The drip, drip, drip, then eventual eruption of Boko Haram in Nigeria over the last few years has concentrated the world to the dangers of ignoring early signs of terrorism across Africa.
One minute Boko Haram was being underestimated by the president as a bunch of disaffected thugs committing robberies and individual attacks, the next thing they were killing thousands of people and pledging allegiance to ISIS,
Some East African countries have endured a spate of terrorist attacks over the last few years, but the region’s second biggest economy Tanzania has largely been a beacon of stability and peace in the region. This has traditionally been the case even though a larger share of Tanzania’s population (35%) is Muslim than neighbors Kenya (7%) and Uganda (12%).
Al-Shabaab, the Somali militant group, has struck fear in Kenya and Uganda with deadly attacks that have killed hundreds of people. In 2013, the group claimed responsibility for the Westgate Mall attack in Nairobi that left 69 people dead. In 2010, 74 World Cup fans were killed in a Kampala sports bar by a bomb blast linked to the militants.
These attacks, analysts argue, may be blowback for Kenya and Uganda’s military intervention in Somalia aimed at shoring up the government that struggled to contain the group.Tanzania declined to be a part of the African Union-backed operation, with some officials believing then that the decision would inoculate the country from the threat of al-Shabaab.
But recent pronouncements by senior government officials suggests that terrorism may be a growing threat in the country.
President Jakaya Kikwete, in a rare public comment on matters of national security, revealed earlier this month that terrorists may have been behind attacks on several police stations in the country that left 10 officers dead last month.

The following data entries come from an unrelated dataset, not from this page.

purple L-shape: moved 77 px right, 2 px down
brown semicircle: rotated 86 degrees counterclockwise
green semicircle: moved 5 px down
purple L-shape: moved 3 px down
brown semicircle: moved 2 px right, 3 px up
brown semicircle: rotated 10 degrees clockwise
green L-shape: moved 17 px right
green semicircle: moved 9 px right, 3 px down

While the police deny any foreign connection to the attacks, a video circulating online, that appears to have since been removed, claims Al-Shabaab may have been involved.
Some analysts, however, doubt whether the group was directly involved. “My sense is [it’s] not Al-Shabaab but rather copy cats, lone wolves, people/groups who share Al-Shabaab’s world view,” says Abdullahi Boru, a Nairobi-based Africa Security Analyst for Amnesty International.

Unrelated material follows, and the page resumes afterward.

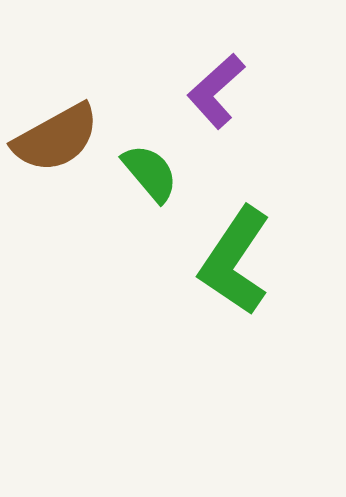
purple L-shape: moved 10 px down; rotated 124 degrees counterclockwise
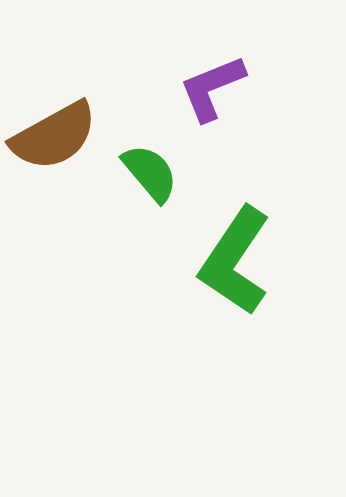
purple L-shape: moved 4 px left, 3 px up; rotated 20 degrees clockwise
brown semicircle: moved 2 px left, 2 px up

Security experts point out Al-Shabaab as a force has been severely diminished. Paul Hidalgo, writing in Foreign Affairs argues that “with the head of this autocracy now dead, and other senior leaders either marginalized, arrested, in hiding, or executed, the chances that al Shabab [sic] will live on as a cohesive force are marginal at best.”
However, what is keeping analysts up at night is the potential that the group’s violent extremist ideas will metastasize in other East African countries, such as Tanzania.
“The message of the group, as is with other Jihadi group[s] has a degree of resonance within the region, Tanzania included. Let’s not forget, Tanzania was hit like Kenya in the 1998 embassy bombing, “said Boru. Over 200 hundred people died in those twin attacks orchestrated by Al-Qaida. Local Tanzanians aided Osama bin Laden’s efforts to bomb the U.S. Embassy in Dar es Salaam, according to U.S investigators.
Meanwhile, home affairs Minister Mathias Chikawe told the BBC that he believed Mohammed Emwazi, the alleged ISIS militant otherwise known as “Jihadi John” intended to commit “acts of terrorism” in Tanzania when he travelled there in 2009. While Amwazi was refused entry, Mr. Chikawe believes that, ”[he] must have wanted to do some terrorist acts. I think maybe they wanted to harm us.”
Additionally, in 2013 Kikwete told a Kenyan newspaper that Tanzania’s security agencies helped stop a planned attack against Kenya. Speaking to the Daily Nation, he said, ”we had to deal with some groups that wanted to disrupt the Kenyan elections; they were trying to hide here and we had to arrest them before the Kenyan elections but these are issues that we always deal with quietly.”
More recently, pockets of attacks in Zanzibar and the northern region of Arusha have raised fears that the peace Tanzania has enjoyed since its independence is in danger of being disrupted.
With these latest revelations, a pattern can be gleaned that suggests the threat of terrorism is real in the country. Regional analysts say that the rise of separatists ideas in Zanzibar and youth unemployment in the country as a whole could be used by Islamists as a recruiting tool for their cause, something that African security agencies agencies acknowledge is a real problem.
“We cannot overstate the stability of Tanzania in a region that has been bedeviled by civil war and now terrorism,” Boru says. “However, that peace could be threatened by transnational jihadi groups who will exploit long standing [grievances], especially in the Zanzibar coast, and even the main land.